D. Manfaat Penelitian

  1. Manfaat praktis

  a. Bagi peneliti Sebagai sarana untuk menerapkan ilmu pengetahuan yang telah didapatkan selama proses pendidikan serta guna menambah pengalaman dalam melakukan penelitian ilmiah.

  b. Bagi institusi pendidikan Sebagai sarana menambah ilmu pengetahuan dan semoga bermanfaat bagi mahasiswa maupun pendidik.

  c. Bagi responden Peneliti berharap penelitian ini dapat bermanfaat bagi responden (remaja) sebagai informasi bahwa agresivitas remaja yang tidak tersalurkan pada hal positif akan merugikan.

E. Penelitian Terkait

  Berdasarkan sepengetahuan peneliti, selama ini belum ada penelitian yang serupa dengan yang dilakukan oleh peneliti yaitu mengenai hubungan fungsi keluarga, teman sebaya, lingkungan dengan agresivitas remaja pada siswa XI di

SMK Panca Bhakti Banjarnegara. Tetapi penelitian yang hampir serupa yaitu :

1. Rosqi’ah (2009) berjudul “Hubungan Pola Asuh Orang Tua dengan

  Kenakalan Remaja di SMA Negeri 1 Cilacap. Responden sebanyak 83 siswa, dengan metode korelasi pendekatan cross sectional. Hasil penelitian menunjukan pola asuh orang tua demokratis (68,8 %), otoriter (18,3 %), dan permitif (12,9%), kenakalan remaja sebagian besar termasuk dalam kategori terisolir (39,85%), neurotik (26,9%), defek moral (18,3%), psikotik (15,1%), dengan uji chi square terdapat hasil ada hubungan antara pola asuh orang tua dengan kenakalan remaja (p=0,027). Perbedaan penelitian terdahulu dengan sekarang adalah dari variabel independent maupun dependent, waktu, tempat serta pembahasanya. Sedangkan persamaan antara penelitian terdahulu dengan sekarang yaitu tema tentang remaja dan tingkatan remajanya.

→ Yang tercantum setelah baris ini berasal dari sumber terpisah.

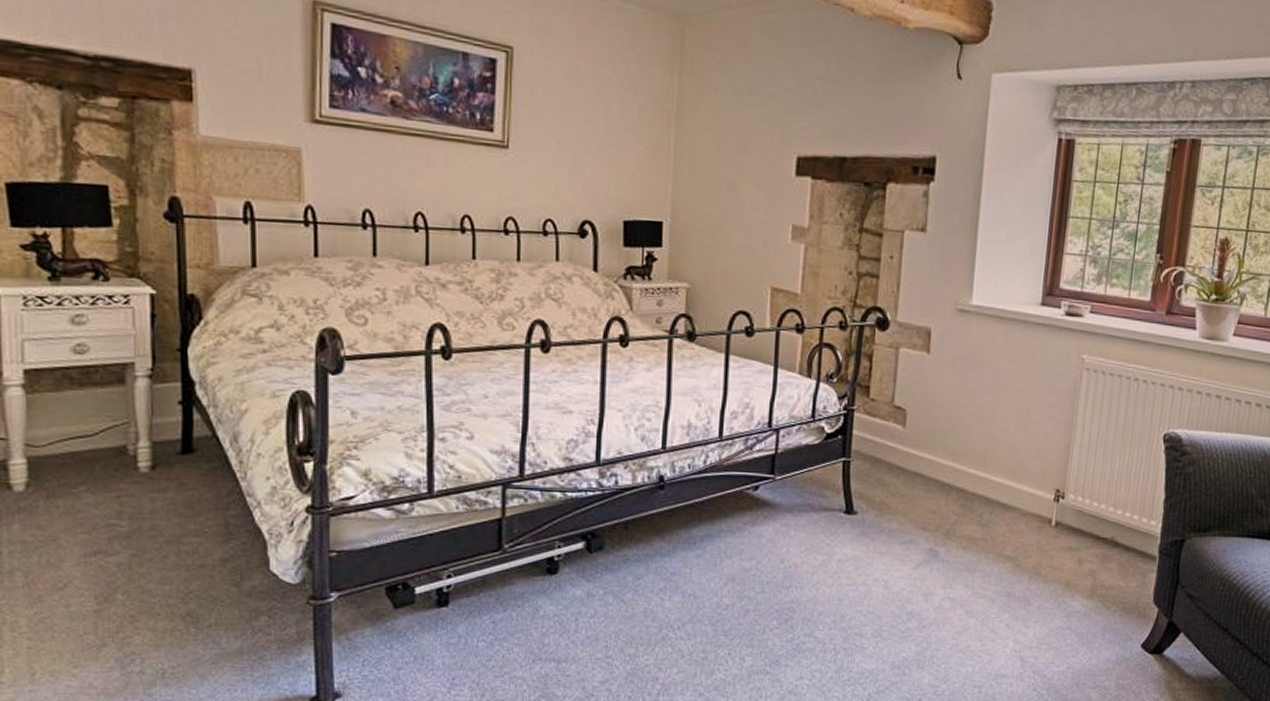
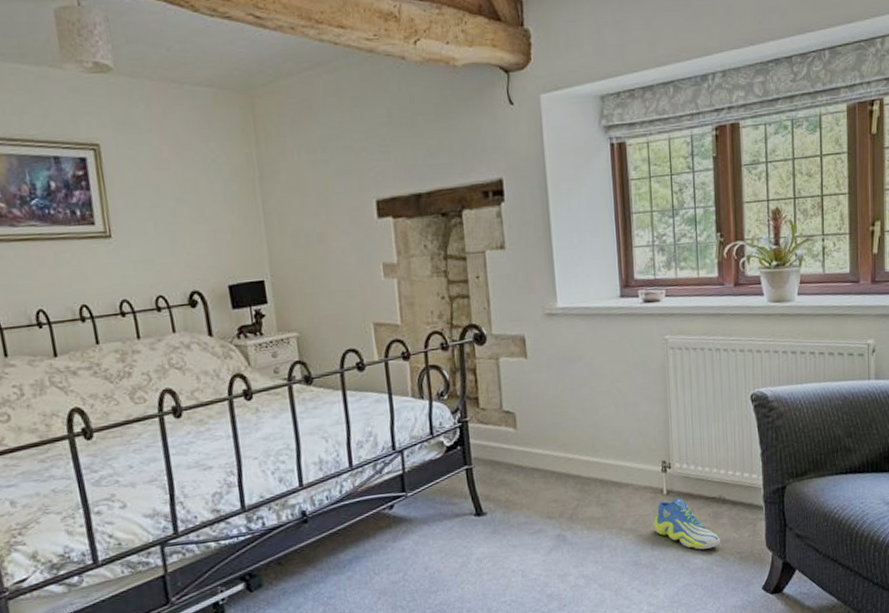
sneaker: none [1035,532,1105,593] -> present [654,498,720,550]

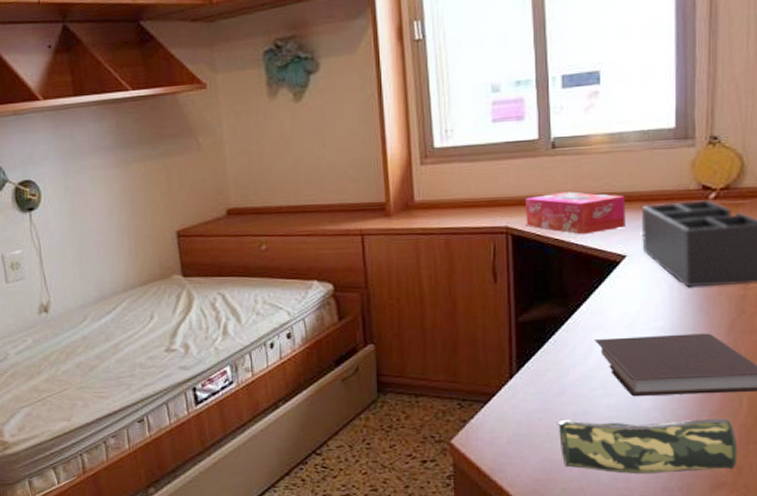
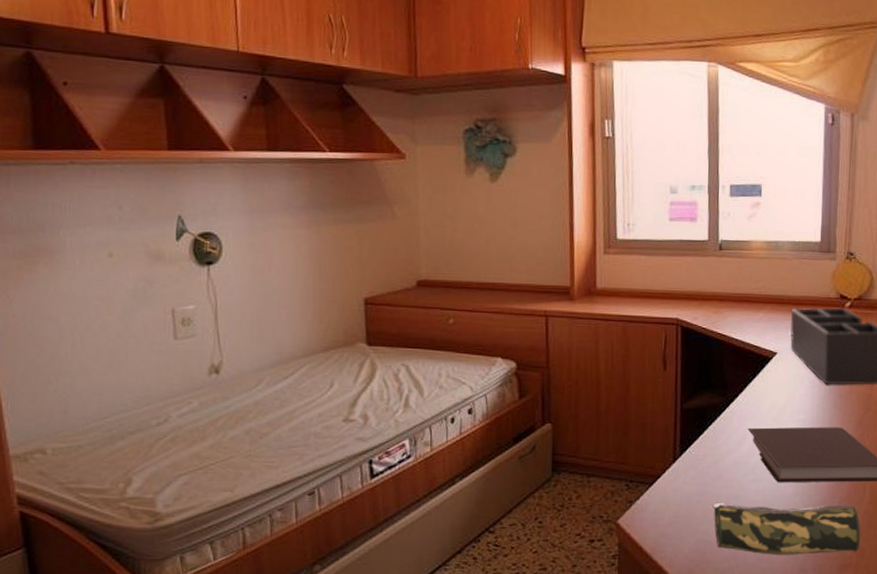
tissue box: present [526,192,626,235] -> none [694,290,778,331]

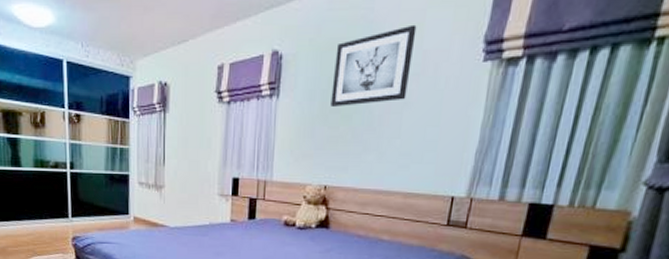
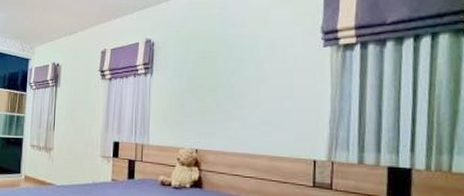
wall art: present [330,24,417,106] -> none [197,19,264,82]

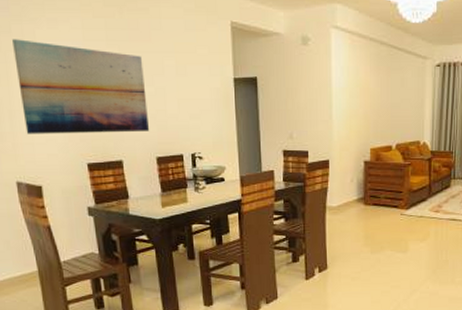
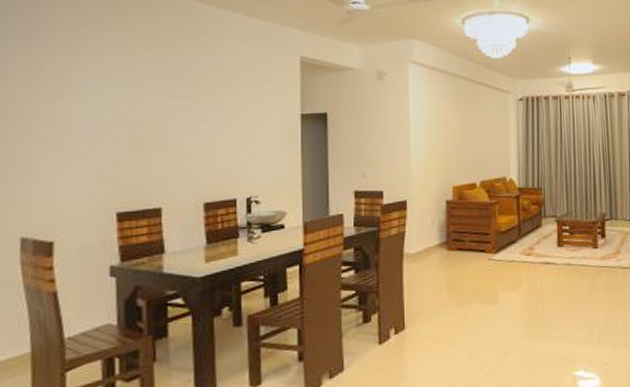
wall art: present [12,39,150,134] -> none [42,74,199,180]

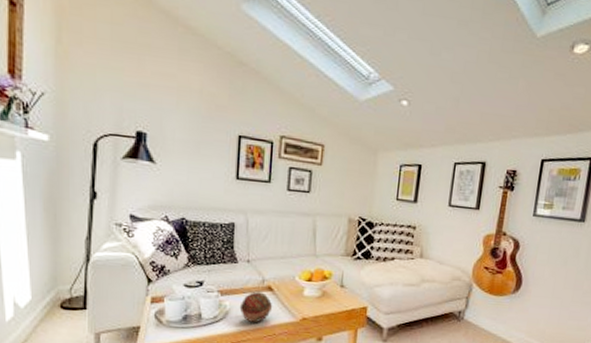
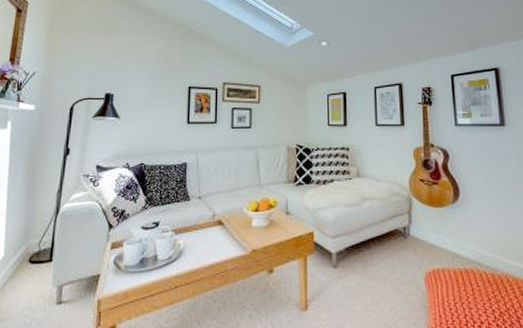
decorative ball: present [239,292,273,323] -> none [192,227,224,260]

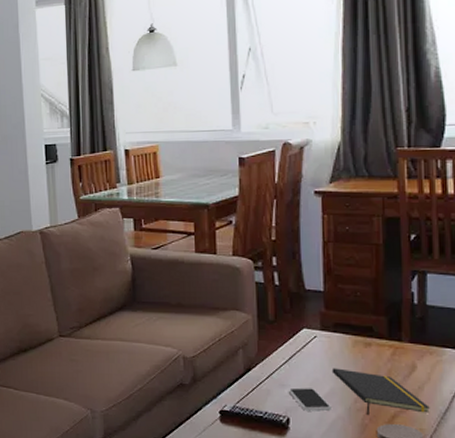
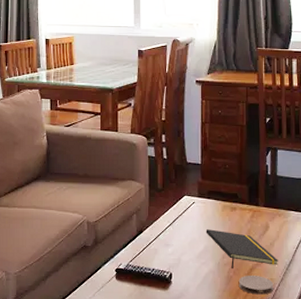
smartphone: present [288,387,331,412] -> none [171,247,205,267]

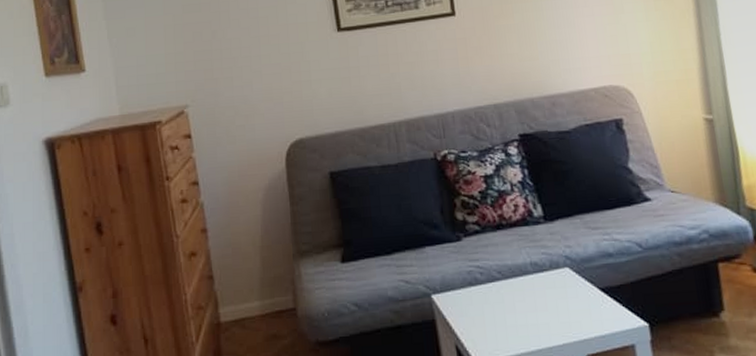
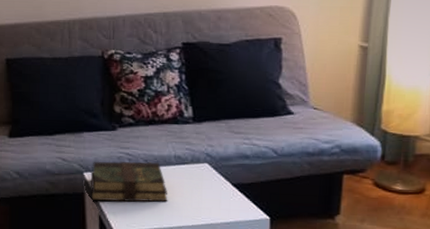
book: none [439,273,532,328] -> present [90,161,168,202]

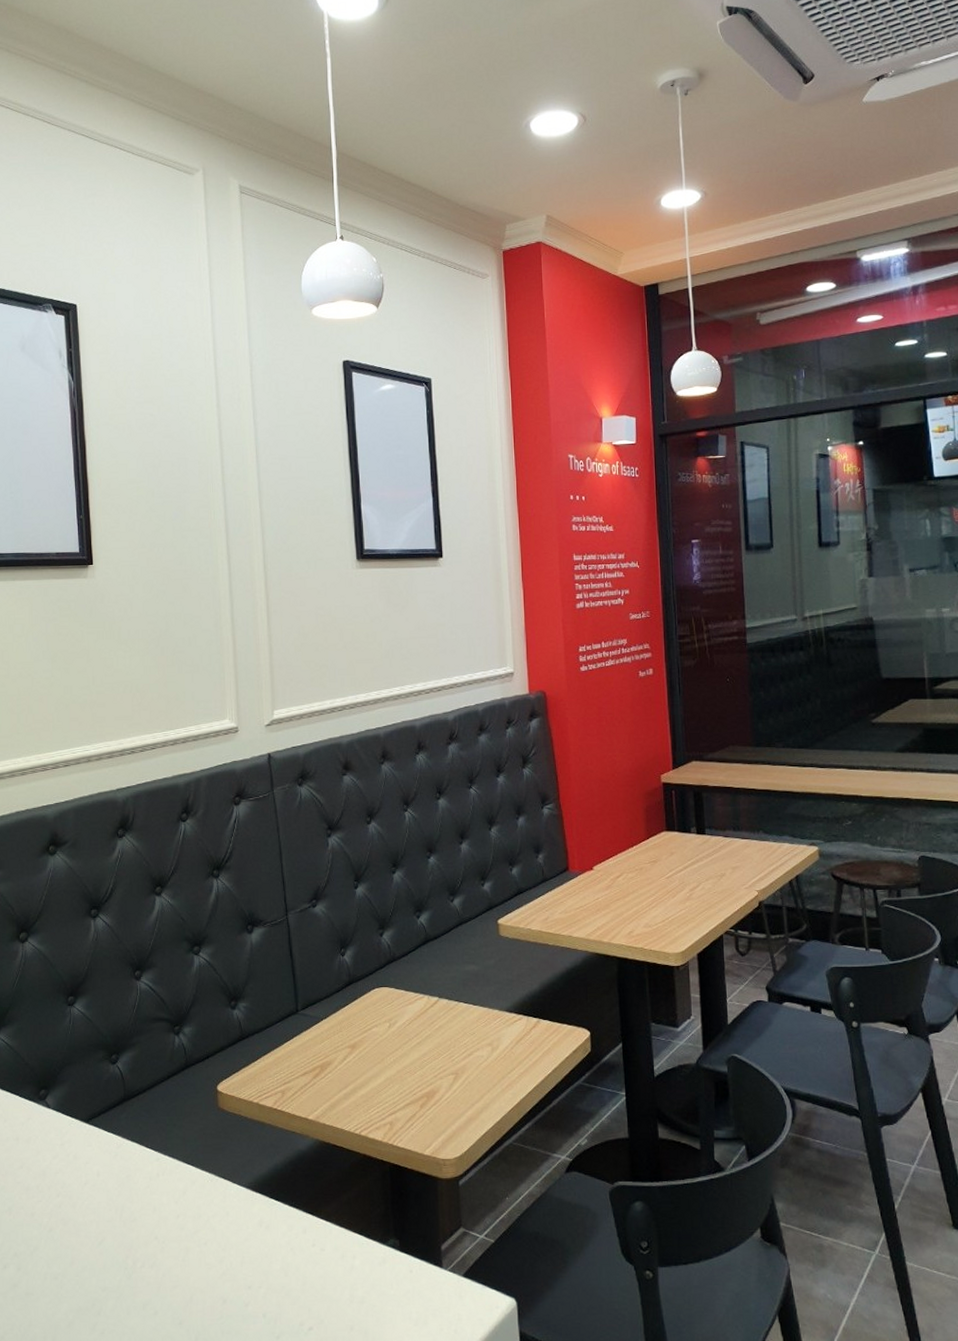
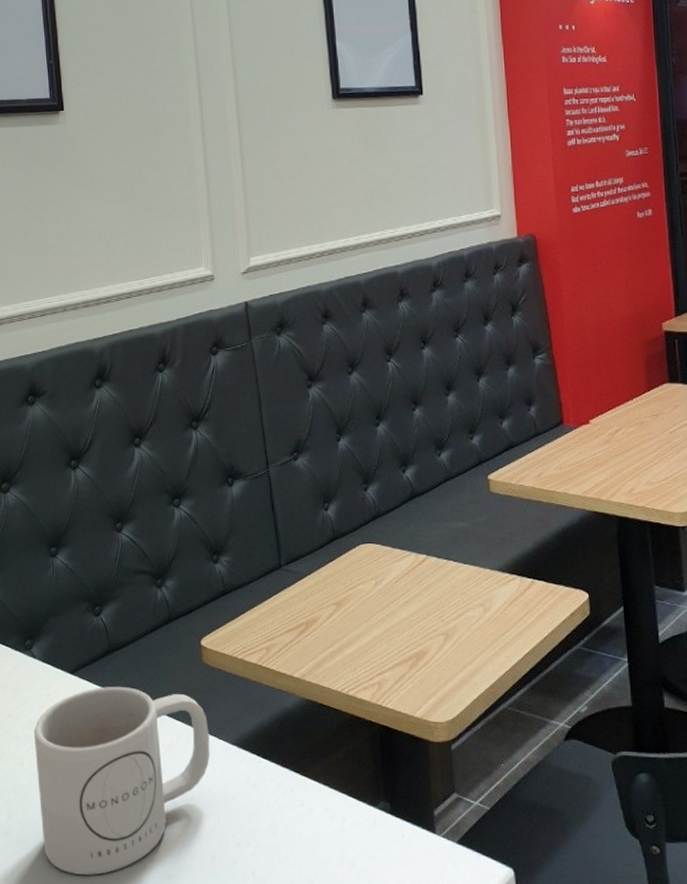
mug: none [45,1133,224,1325] -> present [33,686,210,875]

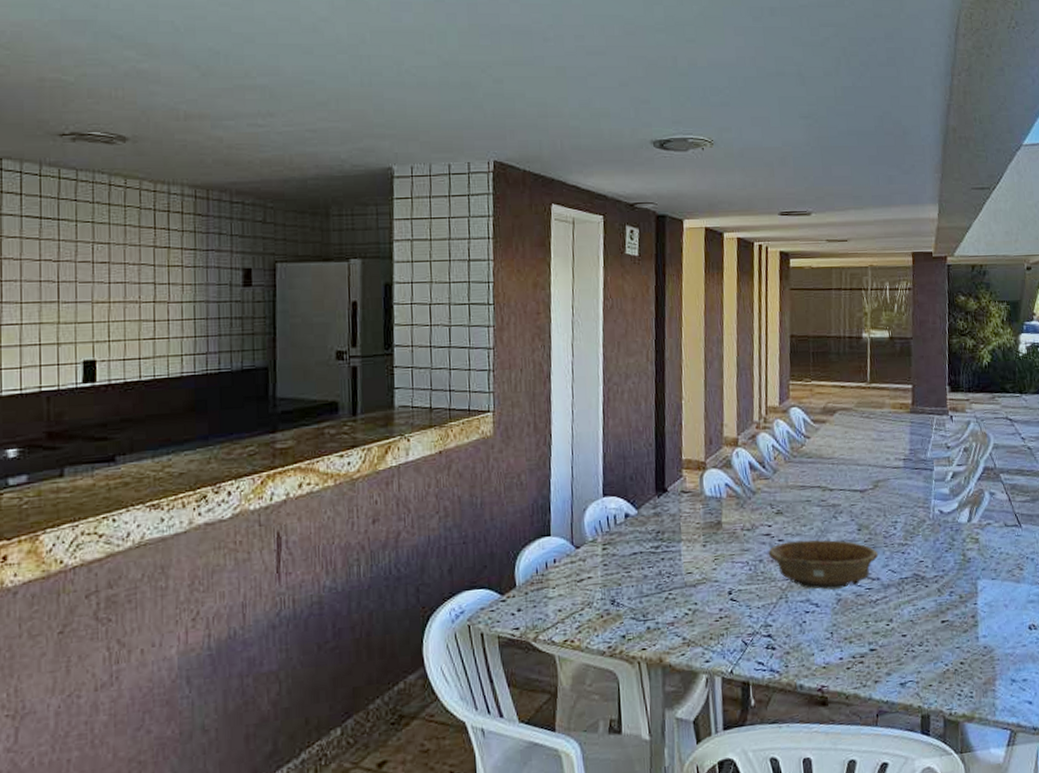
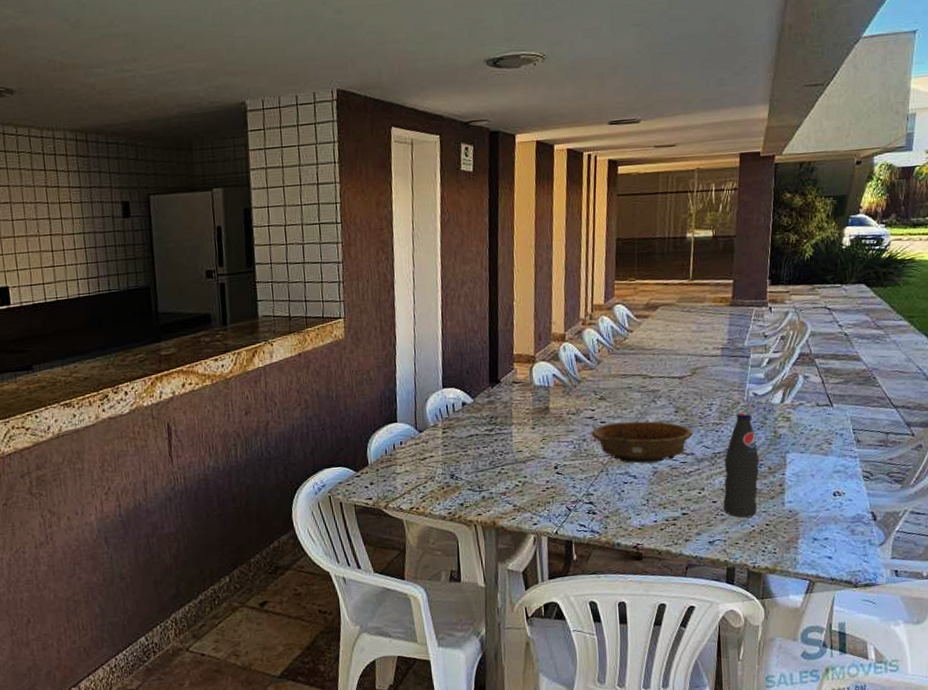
bottle: none [912,532,950,655] -> present [722,412,759,518]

  2. Laela S iddiqah (2010) berjudul ”Pencegahan dan Penanganan Perilaku Agresif Remaja Melalui Pengelolaan Amarah (Anger Management )”. Penelitian terkait tersebut menguji efektivitas dari program manajemen kemarahan untuk mengurangi agresi pada remaja berisiko. Melalui pendekatan kognitif - perilaku , penelitian tersebut dilakukan untuk memproses aspek kognitif , afektif , dan perilaku bersama-sama untuk mengelola kemarahan dan menghadapi situasi provokatif tanpa agresi . Penelitian tersbut menggunakan penelitian eksperimen dimana ada 2 kelompok masing- masing terdiri dari 14 peserta.

  Perbedaan dengan penelitian yang akan dilakukan adalah pada desain penelitian menggunakan desain kuantitatif sedangkan pada penelitian terkait desain menggunakan desain eksperimen.